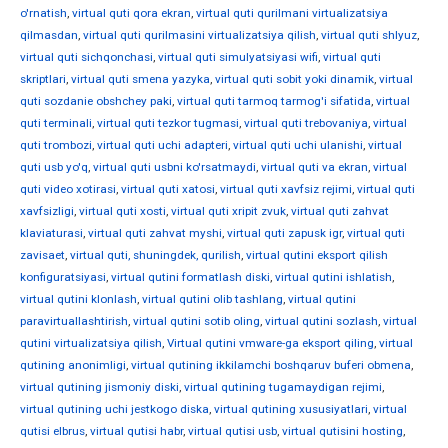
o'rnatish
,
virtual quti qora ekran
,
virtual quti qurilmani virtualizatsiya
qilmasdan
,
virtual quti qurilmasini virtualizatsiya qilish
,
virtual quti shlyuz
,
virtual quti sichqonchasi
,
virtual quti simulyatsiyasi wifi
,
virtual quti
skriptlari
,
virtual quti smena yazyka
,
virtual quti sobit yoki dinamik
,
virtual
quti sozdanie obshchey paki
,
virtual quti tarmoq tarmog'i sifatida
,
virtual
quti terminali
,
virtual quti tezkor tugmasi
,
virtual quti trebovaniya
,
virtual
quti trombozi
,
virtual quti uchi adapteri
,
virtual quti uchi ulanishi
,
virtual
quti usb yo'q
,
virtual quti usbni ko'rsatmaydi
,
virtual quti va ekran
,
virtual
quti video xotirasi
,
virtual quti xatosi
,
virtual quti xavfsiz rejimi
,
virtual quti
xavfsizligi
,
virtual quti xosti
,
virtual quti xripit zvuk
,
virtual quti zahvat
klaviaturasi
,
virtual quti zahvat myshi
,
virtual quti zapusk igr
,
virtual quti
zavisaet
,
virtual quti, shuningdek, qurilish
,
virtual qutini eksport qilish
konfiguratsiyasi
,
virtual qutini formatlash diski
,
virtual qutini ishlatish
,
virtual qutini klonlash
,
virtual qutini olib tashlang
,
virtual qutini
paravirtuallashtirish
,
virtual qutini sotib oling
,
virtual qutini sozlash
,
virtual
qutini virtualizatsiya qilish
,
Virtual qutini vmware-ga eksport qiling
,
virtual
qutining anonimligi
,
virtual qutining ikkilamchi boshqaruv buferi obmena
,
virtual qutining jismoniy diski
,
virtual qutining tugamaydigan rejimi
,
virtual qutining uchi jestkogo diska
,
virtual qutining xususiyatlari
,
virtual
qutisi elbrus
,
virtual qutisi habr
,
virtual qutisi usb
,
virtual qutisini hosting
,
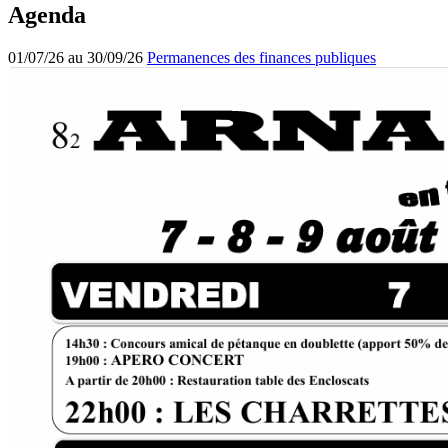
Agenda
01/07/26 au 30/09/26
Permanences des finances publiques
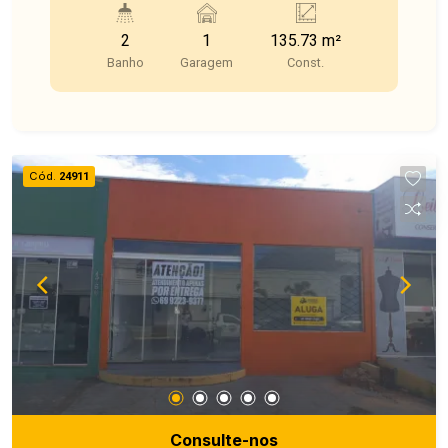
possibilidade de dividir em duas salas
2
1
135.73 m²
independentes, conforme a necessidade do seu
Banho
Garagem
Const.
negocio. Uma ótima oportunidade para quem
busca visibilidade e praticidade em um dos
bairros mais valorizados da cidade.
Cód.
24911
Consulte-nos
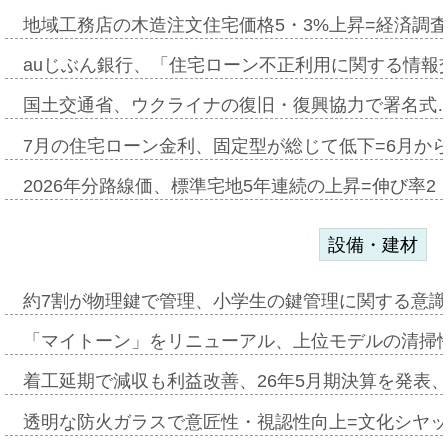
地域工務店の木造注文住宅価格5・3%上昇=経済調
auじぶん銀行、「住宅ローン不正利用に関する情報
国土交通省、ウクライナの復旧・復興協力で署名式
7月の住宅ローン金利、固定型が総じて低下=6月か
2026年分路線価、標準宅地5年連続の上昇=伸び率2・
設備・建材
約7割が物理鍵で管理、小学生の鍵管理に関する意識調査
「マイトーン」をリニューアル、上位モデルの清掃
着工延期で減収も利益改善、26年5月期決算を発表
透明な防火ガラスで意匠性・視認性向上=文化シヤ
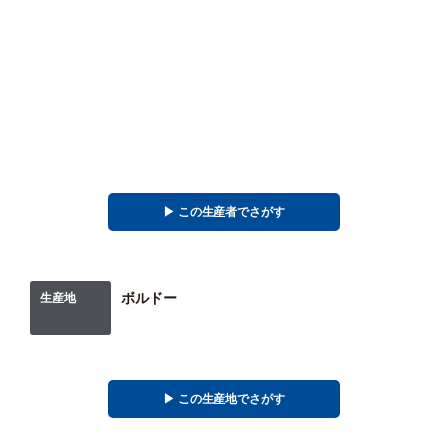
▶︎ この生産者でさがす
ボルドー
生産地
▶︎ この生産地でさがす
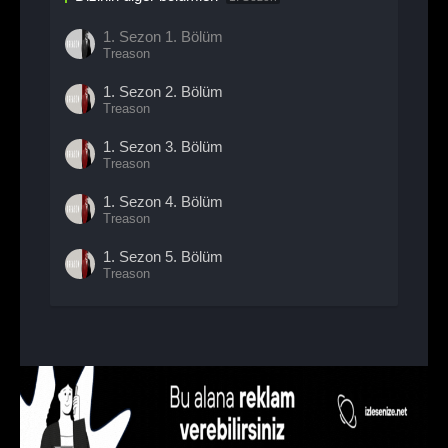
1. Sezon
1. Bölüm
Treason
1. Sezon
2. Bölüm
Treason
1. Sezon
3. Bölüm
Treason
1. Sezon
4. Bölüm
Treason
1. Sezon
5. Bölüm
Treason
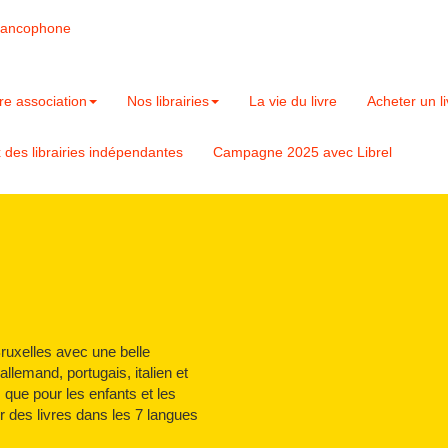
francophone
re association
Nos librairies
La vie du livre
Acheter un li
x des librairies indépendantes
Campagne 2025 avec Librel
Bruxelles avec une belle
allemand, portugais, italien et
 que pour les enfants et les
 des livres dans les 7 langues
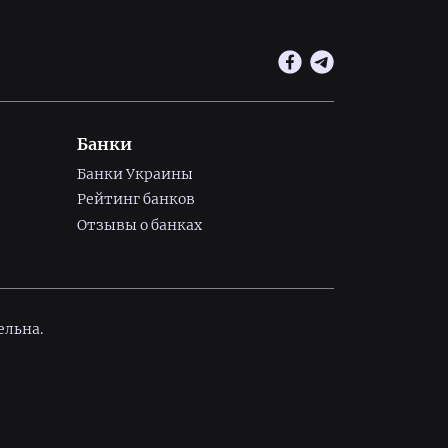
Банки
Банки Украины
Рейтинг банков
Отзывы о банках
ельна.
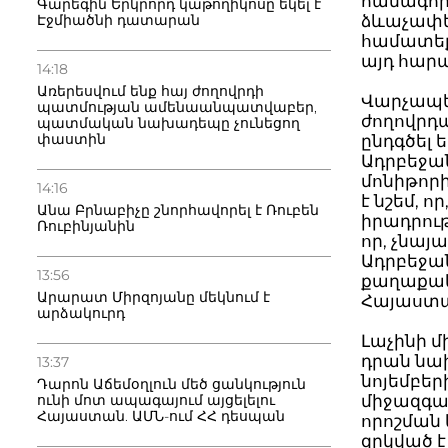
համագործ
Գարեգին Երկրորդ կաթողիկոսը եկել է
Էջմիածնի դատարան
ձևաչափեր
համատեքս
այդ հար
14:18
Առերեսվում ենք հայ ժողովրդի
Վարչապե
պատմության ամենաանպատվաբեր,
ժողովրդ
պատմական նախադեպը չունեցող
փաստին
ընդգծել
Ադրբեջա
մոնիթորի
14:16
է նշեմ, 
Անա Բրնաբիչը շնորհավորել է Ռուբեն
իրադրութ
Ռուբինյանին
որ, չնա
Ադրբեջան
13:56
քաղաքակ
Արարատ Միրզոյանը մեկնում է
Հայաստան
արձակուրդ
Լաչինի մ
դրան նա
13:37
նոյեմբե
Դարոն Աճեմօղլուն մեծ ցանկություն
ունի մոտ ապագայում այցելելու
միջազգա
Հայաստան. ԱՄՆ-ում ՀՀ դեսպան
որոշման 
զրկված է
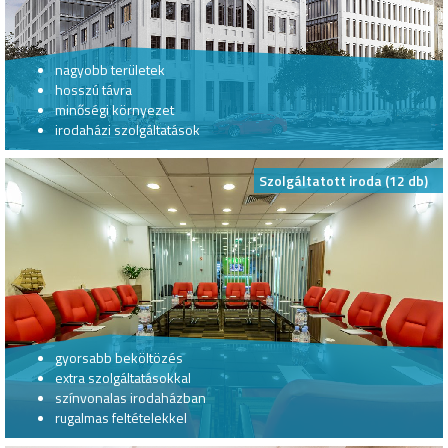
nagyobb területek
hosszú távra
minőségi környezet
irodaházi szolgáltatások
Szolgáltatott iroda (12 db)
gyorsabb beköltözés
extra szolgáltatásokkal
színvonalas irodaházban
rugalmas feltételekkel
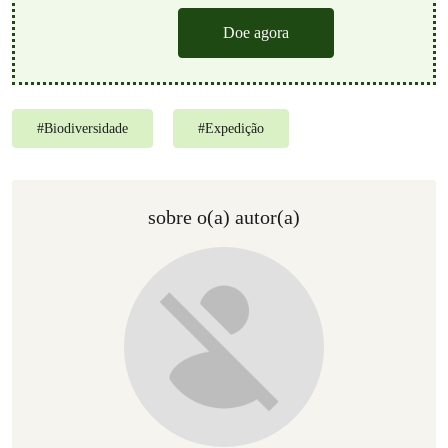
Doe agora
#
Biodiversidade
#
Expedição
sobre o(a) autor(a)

...

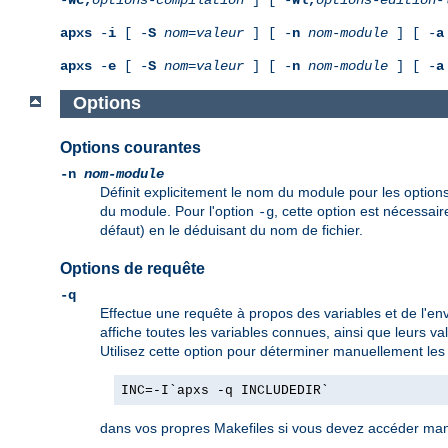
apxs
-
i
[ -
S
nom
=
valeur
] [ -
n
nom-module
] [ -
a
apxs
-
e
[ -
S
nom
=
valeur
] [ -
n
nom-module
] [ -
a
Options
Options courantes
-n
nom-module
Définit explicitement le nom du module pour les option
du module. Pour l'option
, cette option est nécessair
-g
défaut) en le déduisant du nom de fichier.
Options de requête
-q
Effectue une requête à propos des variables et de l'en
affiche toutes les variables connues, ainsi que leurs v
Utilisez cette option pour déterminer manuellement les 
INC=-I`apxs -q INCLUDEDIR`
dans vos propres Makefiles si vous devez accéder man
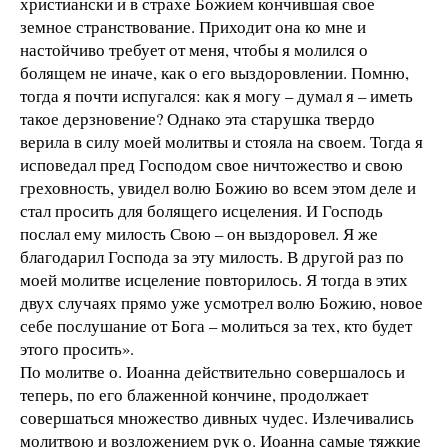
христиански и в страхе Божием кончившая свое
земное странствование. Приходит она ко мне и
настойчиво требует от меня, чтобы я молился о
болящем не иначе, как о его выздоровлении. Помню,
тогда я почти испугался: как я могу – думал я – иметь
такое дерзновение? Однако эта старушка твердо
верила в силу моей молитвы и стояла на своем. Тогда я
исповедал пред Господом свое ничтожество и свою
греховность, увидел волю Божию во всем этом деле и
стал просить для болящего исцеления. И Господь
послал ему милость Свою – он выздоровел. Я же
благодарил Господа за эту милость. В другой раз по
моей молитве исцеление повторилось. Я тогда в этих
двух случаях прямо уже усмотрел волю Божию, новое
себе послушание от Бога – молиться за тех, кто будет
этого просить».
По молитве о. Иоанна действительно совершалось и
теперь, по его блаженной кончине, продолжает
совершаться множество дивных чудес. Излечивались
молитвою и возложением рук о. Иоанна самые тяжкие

Problem requirements: Where a line of the data includes the string "Иоанна", list that line.

Response box:
По молитве о. Иоанна действительно совершалось и
молитвою и возложением рук о. Иоанна самые тяжкие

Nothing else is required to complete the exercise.